* [WHAT NEEDS TO BE DONE]: Write down each entry precisely as given.

* [SUPPLIED DATA]:
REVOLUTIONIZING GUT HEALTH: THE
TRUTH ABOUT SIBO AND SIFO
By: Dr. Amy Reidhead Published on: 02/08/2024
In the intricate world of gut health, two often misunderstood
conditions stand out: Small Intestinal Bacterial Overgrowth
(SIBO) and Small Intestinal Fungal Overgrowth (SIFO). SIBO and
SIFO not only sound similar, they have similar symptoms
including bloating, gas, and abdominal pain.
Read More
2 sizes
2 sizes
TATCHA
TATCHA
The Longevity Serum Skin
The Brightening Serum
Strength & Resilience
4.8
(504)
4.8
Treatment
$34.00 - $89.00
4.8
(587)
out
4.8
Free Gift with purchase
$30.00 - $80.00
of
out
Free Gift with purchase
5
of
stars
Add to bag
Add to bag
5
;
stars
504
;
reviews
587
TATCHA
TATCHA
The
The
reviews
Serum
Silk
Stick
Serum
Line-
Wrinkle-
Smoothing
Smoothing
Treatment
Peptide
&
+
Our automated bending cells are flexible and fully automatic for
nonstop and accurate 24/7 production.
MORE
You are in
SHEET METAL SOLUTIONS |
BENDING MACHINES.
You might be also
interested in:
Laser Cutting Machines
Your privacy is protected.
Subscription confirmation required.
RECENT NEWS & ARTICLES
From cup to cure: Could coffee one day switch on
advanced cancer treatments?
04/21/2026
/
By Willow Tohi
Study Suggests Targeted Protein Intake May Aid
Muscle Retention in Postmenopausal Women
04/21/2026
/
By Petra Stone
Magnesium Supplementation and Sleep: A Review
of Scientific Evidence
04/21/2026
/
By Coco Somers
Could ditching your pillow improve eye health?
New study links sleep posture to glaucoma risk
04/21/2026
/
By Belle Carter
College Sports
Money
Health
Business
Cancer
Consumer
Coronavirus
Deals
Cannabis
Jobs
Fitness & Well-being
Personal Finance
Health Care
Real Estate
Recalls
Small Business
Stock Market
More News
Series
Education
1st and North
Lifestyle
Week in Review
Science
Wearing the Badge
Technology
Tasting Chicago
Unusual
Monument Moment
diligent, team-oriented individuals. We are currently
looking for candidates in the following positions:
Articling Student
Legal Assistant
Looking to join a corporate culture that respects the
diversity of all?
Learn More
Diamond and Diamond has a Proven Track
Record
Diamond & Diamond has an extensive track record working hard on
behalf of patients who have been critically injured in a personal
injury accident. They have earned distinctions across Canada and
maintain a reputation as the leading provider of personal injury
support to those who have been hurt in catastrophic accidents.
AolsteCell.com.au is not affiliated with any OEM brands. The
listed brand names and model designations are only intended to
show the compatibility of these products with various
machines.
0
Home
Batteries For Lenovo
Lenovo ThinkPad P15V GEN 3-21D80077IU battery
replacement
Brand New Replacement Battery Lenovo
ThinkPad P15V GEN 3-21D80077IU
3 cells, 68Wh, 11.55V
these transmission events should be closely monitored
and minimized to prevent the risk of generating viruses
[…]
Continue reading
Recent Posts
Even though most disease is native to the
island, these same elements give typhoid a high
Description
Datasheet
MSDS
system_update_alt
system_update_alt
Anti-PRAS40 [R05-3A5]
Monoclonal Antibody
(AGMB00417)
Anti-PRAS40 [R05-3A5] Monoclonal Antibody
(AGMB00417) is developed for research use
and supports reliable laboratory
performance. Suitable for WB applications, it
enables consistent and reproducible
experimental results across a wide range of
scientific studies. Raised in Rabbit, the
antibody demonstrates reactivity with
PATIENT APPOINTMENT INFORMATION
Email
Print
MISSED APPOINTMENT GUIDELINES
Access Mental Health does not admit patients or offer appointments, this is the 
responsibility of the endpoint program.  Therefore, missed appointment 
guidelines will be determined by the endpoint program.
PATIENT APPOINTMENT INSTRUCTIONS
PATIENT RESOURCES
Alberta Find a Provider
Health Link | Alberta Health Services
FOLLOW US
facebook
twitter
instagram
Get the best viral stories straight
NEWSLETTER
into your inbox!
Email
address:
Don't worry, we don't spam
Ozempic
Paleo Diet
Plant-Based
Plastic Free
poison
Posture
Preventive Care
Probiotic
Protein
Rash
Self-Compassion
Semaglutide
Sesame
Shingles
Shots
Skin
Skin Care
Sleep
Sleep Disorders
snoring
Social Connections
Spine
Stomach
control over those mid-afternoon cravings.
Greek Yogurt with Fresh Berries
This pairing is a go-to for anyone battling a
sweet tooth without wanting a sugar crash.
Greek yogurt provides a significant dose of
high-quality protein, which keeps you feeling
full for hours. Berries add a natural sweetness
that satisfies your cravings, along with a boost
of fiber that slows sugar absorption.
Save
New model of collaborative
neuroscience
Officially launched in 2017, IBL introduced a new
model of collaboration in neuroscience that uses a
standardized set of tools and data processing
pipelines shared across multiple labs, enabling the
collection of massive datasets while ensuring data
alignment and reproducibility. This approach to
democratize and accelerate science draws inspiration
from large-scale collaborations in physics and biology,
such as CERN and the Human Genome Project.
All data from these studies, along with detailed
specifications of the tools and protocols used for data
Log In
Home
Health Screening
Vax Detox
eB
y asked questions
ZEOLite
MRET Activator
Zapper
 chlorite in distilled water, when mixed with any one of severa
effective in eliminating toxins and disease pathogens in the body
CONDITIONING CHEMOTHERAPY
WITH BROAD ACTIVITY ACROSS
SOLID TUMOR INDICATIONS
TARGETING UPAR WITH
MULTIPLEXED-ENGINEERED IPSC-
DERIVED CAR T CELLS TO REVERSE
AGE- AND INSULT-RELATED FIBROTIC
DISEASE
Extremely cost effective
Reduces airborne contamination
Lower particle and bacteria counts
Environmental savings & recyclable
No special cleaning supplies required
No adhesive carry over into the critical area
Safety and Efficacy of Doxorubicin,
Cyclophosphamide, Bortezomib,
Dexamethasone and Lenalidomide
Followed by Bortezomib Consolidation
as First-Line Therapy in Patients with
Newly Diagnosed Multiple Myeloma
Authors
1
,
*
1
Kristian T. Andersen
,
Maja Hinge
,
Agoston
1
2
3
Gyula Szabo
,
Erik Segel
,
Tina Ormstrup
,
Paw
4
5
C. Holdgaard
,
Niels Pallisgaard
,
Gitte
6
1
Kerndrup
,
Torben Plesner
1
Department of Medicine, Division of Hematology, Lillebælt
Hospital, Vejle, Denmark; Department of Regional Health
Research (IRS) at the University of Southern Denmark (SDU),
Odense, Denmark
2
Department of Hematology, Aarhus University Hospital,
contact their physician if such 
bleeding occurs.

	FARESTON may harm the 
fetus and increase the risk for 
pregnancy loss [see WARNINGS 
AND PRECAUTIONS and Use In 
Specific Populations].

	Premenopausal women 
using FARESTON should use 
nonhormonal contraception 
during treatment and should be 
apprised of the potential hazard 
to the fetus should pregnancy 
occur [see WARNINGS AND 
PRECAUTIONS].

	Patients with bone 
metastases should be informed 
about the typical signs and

* [OUTPUT OF THE TASK]:
REVOLUTIONIZING GUT HEALTH: THE
TRUTH ABOUT SIBO AND SIFO
By: Dr. Amy Reidhead Published on: 02/08/2024
In the intricate world of gut health, two often misunderstood
conditions stand out: Small Intestinal Bacterial Overgrowth
(SIBO) and Small Intestinal Fungal Overgrowth (SIFO). SIBO and
SIFO not only sound similar, they have similar symptoms
including bloating, gas, and abdominal pain.
Read More
2 sizes
2 sizes
TATCHA
TATCHA
The Longevity Serum Skin
The Brightening Serum
Strength & Resilience
4.8
(504)
4.8
Treatment
$34.00 - $89.00
4.8
(587)
out
4.8
Free Gift with purchase
$30.00 - $80.00
of
out
Free Gift with purchase
5
of
stars
Add to bag
Add to bag
5
;
stars
504
;
reviews
587
TATCHA
TATCHA
The
The
reviews
Serum
Silk
Stick
Serum
Line-
Wrinkle-
Smoothing
Smoothing
Treatment
Peptide
&
+
Our automated bending cells are flexible and fully automatic for
nonstop and accurate 24/7 production.
MORE
You are in
SHEET METAL SOLUTIONS |
BENDING MACHINES.
You might be also
interested in:
Laser Cutting Machines
Your privacy is protected.
Subscription confirmation required.
RECENT NEWS & ARTICLES
From cup to cure: Could coffee one day switch on
advanced cancer treatments?
04/21/2026
/
By Willow Tohi
Study Suggests Targeted Protein Intake May Aid
Muscle Retention in Postmenopausal Women
04/21/2026
/
By Petra Stone
Magnesium Supplementation and Sleep: A Review
of Scientific Evidence
04/21/2026
/
By Coco Somers
Could ditching your pillow improve eye health?
New study links sleep posture to glaucoma risk
04/21/2026
/
By Belle Carter
College Sports
Money
Health
Business
Cancer
Consumer
Coronavirus
Deals
Cannabis
Jobs
Fitness & Well-being
Personal Finance
Health Care
Real Estate
Recalls
Small Business
Stock Market
More News
Series
Education
1st and North
Lifestyle
Week in Review
Science
Wearing the Badge
Technology
Tasting Chicago
Unusual
Monument Moment
diligent, team-oriented individuals. We are currently
looking for candidates in the following positions:
Articling Student
Legal Assistant
Looking to join a corporate culture that respects the
diversity of all?
Learn More
Diamond and Diamond has a Proven Track
Record
Diamond & Diamond has an extensive track record working hard on
behalf of patients who have been critically injured in a personal
injury accident. They have earned distinctions across Canada and
maintain a reputation as the leading provider of personal injury
support to those who have been hurt in catastrophic accidents.
AolsteCell.com.au is not affiliated with any OEM brands. The
listed brand names and model designations are only intended to
show the compatibility of these products with various
machines.
0
Home
Batteries For Lenovo
Lenovo ThinkPad P15V GEN 3-21D80077IU battery
replacement
Brand New Replacement Battery Lenovo
ThinkPad P15V GEN 3-21D80077IU
3 cells, 68Wh, 11.55V
these transmission events should be closely monitored
and minimized to prevent the risk of generating viruses
[…]
Continue reading
Recent Posts
Even though most disease is native to the
island, these same elements give typhoid a high
Description
Datasheet
MSDS
system_update_alt
system_update_alt
Anti-PRAS40 [R05-3A5]
Monoclonal Antibody
(AGMB00417)
Anti-PRAS40 [R05-3A5] Monoclonal Antibody
(AGMB00417) is developed for research use
and supports reliable laboratory
performance. Suitable for WB applications, it
enables consistent and reproducible
experimental results across a wide range of
scientific studies. Raised in Rabbit, the
antibody demonstrates reactivity with
PATIENT APPOINTMENT INFORMATION
Email
Print
MISSED APPOINTMENT GUIDELINES
Access Mental Health does not admit patients or offer appointments, this is the 
responsibility of the endpoint program.  Therefore, missed appointment 
guidelines will be determined by the endpoint program.
PATIENT APPOINTMENT INSTRUCTIONS
PATIENT RESOURCES
Alberta Find a Provider
Health Link | Alberta Health Services
FOLLOW US
facebook
twitter
instagram
Get the best viral stories straight
NEWSLETTER
into your inbox!
Email
address:
Don't worry, we don't spam
Ozempic
Paleo Diet
Plant-Based
Plastic Free
poison
Posture
Preventive Care
Probiotic
Protein
Rash
Self-Compassion
Semaglutide
Sesame
Shingles
Shots
Skin
Skin Care
Sleep
Sleep Disorders
snoring
Social Connections
Spine
Stomach
control over those mid-afternoon cravings.
Greek Yogurt with Fresh Berries
This pairing is a go-to for anyone battling a
sweet tooth without wanting a sugar crash.
Greek yogurt provides a significant dose of
high-quality protein, which keeps you feeling
full for hours. Berries add a natural sweetness
that satisfies your cravings, along with a boost
of fiber that slows sugar absorption.
Save
New model of collaborative
neuroscience
Officially launched in 2017, IBL introduced a new
model of collaboration in neuroscience that uses a
standardized set of tools and data processing
pipelines shared across multiple labs, enabling the
collection of massive datasets while ensuring data
alignment and reproducibility. This approach to
democratize and accelerate science draws inspiration
from large-scale collaborations in physics and biology,
such as CERN and the Human Genome Project.
All data from these studies, along with detailed
specifications of the tools and protocols used for data
Log In
Home
Health Screening
Vax Detox
eB
y asked questions
ZEOLite
MRET Activator
Zapper
 chlorite in distilled water, when mixed with any one of severa
effective in eliminating toxins and disease pathogens in the body
CONDITIONING CHEMOTHERAPY
WITH BROAD ACTIVITY ACROSS
SOLID TUMOR INDICATIONS
TARGETING UPAR WITH
MULTIPLEXED-ENGINEERED IPSC-
DERIVED CAR T CELLS TO REVERSE
AGE- AND INSULT-RELATED FIBROTIC
DISEASE
Extremely cost effective
Reduces airborne contamination
Lower particle and bacteria counts
Environmental savings & recyclable
No special cleaning supplies required
No adhesive carry over into the critical area
Safety and Efficacy of Doxorubicin,
Cyclophosphamide, Bortezomib,
Dexamethasone and Lenalidomide
Followed by Bortezomib Consolidation
as First-Line Therapy in Patients with
Newly Diagnosed Multiple Myeloma
Authors
1
,
*
1
Kristian T. Andersen
,
Maja Hinge
,
Agoston
1
2
3
Gyula Szabo
,
Erik Segel
,
Tina Ormstrup
,
Paw
4
5
C. Holdgaard
,
Niels Pallisgaard
,
Gitte
6
1
Kerndrup
,
Torben Plesner
1
Department of Medicine, Division of Hematology, Lillebælt
Hospital, Vejle, Denmark; Department of Regional Health
Research (IRS) at the University of Southern Denmark (SDU),
Odense, Denmark
2
Department of Hematology, Aarhus University Hospital,
contact their physician if such 
bleeding occurs.

	FARESTON may harm the 
fetus and increase the risk for 
pregnancy loss [see WARNINGS 
AND PRECAUTIONS and Use In 
Specific Populations].

	Premenopausal women 
using FARESTON should use 
nonhormonal contraception 
during treatment and should be 
apprised of the potential hazard 
to the fetus should pregnancy 
occur [see WARNINGS AND 
PRECAUTIONS].

	Patients with bone 
metastases should be informed 
about the typical signs and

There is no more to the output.